At least, that’s what would’ve happened if Michigan had joined the National Popular Vote Interstate Compact. In reality, Trump received Michigan’s electoral votes because he won the popular vote in Michigan. Next year, however, Michigan will change the way it awards its electoral votes if voters approve a ballot proposal to make Michigan an NPVIC state. This would force Michigan to succumb to the mercy of the national popular vote and render the state irrelevant in future presidential elections.
The NPVIC forces states to allocate their electoral votes to the winner of the national popular vote, no matter how their citizens vote. So far, 15 states and the District of Columbia have joined the NPVIC. Together, they possess 195 electoral votes. If their numbers grow to 270 electoral votes – enough to command a majority of the Electoral Collge – then the compact takes effect. These states will award their electoral votes to the winner of the national popular vote.
The Electoral College, however, ensures Michigan voters have a voice on the national political landscape. In 2020, according to NPR, spending on presidential ads in Michigan topped $120 million. During the final four days of the race, Trump made four stops in Michigan, and Biden made two, according to CNBC.
Trump and Biden shared the same motive: They wanted a swing state’s electoral votes. To win them, they sought to appeal to Michigan’s voters.
If Michigan joins the NPVIC, candidates will lose an incentive to address Michigan issues, like the auto industry and the Great Lakes. Trump could become the last presidential candidate ever to visit Traverse City, a town with less than 16,000 people. Most importantly, Michigan loses its say in presidential elections.
By participating in the Electoral College, Michigan voters have complete control over their electoral votes, which will number 15 in the wake of the 2020 Census.
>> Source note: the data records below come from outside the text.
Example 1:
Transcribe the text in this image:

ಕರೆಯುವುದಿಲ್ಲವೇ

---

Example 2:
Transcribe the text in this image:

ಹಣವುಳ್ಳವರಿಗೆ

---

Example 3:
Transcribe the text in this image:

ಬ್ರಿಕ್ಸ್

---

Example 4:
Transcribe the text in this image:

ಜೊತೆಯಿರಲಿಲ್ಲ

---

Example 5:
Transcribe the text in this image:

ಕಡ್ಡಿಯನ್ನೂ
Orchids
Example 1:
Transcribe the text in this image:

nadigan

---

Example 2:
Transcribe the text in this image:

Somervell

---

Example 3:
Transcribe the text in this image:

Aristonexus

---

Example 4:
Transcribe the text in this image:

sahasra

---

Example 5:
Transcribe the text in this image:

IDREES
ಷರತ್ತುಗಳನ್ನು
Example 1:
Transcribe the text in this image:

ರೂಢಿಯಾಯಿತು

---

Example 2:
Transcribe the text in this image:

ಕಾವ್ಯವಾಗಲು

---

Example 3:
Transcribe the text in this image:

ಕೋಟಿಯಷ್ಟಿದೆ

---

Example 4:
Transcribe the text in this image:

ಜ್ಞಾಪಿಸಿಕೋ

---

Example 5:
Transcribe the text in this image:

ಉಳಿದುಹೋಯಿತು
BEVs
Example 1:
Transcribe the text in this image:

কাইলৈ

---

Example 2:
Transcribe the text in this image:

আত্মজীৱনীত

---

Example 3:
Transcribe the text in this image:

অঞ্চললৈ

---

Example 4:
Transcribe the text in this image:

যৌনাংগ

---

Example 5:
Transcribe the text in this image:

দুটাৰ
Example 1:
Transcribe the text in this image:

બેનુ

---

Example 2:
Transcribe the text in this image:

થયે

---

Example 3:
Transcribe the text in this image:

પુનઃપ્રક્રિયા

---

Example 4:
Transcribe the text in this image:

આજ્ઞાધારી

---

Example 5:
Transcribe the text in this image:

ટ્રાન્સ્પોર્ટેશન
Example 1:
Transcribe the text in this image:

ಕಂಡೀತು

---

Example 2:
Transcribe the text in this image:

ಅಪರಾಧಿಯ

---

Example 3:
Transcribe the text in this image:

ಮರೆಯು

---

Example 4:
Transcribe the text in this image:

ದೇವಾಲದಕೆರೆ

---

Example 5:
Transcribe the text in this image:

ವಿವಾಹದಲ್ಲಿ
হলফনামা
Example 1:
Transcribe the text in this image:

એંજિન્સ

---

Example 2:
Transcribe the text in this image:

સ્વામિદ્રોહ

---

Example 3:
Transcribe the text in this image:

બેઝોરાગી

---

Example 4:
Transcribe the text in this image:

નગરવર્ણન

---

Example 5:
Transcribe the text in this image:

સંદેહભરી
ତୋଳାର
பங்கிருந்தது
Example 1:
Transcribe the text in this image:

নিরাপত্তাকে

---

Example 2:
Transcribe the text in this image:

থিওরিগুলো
The NPVIC strips Michiganders of their power. In 2020, more than 158 million people voted nationwide, compared to 5.5 million in Michigan. Overall, Michigan voters contributed only 3.5% of the national popular vote . From having 100% control over Michigan’s electoral votes, the NPVIC would reduce the say Michigan voters have in awarding their electoral votes to only 3.5%.
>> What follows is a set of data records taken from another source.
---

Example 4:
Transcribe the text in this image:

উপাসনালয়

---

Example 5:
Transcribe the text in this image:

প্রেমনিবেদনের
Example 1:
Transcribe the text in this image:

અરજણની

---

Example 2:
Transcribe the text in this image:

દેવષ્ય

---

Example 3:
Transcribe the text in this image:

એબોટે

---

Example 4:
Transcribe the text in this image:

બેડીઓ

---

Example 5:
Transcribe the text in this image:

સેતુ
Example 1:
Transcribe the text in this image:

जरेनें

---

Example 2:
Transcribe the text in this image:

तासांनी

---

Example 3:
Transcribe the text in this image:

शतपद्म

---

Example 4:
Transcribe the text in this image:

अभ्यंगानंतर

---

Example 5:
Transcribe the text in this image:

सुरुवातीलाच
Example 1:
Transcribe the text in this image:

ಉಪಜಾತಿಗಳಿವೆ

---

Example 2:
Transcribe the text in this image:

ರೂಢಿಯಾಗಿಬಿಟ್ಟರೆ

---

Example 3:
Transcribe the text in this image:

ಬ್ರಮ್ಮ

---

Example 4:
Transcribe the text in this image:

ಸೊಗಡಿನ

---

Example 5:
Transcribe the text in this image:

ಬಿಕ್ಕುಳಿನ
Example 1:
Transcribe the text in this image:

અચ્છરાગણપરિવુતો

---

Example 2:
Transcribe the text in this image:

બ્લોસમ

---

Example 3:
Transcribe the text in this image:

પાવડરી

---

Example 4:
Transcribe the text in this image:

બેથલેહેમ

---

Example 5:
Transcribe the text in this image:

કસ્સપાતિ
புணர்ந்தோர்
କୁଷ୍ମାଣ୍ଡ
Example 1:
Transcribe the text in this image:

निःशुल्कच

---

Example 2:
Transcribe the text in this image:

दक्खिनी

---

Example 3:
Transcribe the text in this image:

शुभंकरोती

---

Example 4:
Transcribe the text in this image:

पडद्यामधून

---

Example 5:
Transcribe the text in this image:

In two of the last five presidential elections in Michigan, NPVIC would have forced Michigan to surrender its electoral votes to a candidate its voters had not supported. In 2016, Hillary Clinton won the national popular vote by more than two million votes but lost Michigan. In 2004, George W. Bush won the national popular vote by more than 3 million votes. Yet John Kerry, Bush’s Democratic opponent, won Michigan by more than 165,000 votes and therefore received the state’s 16 electoral votes.
While residents of larger states may benefit from more attention from presidential elections, they will risk losing their electoral votes to a candidate with only minority support in their state. If the Republican presidential nominee wins the national popular vote in 2024, NPVIC would force consistently liberal states such as California, Illinois, and New York to award their electoral votes to the Republican.
For Michigan, the NPVIC is no compact. It’s a political suicide pact.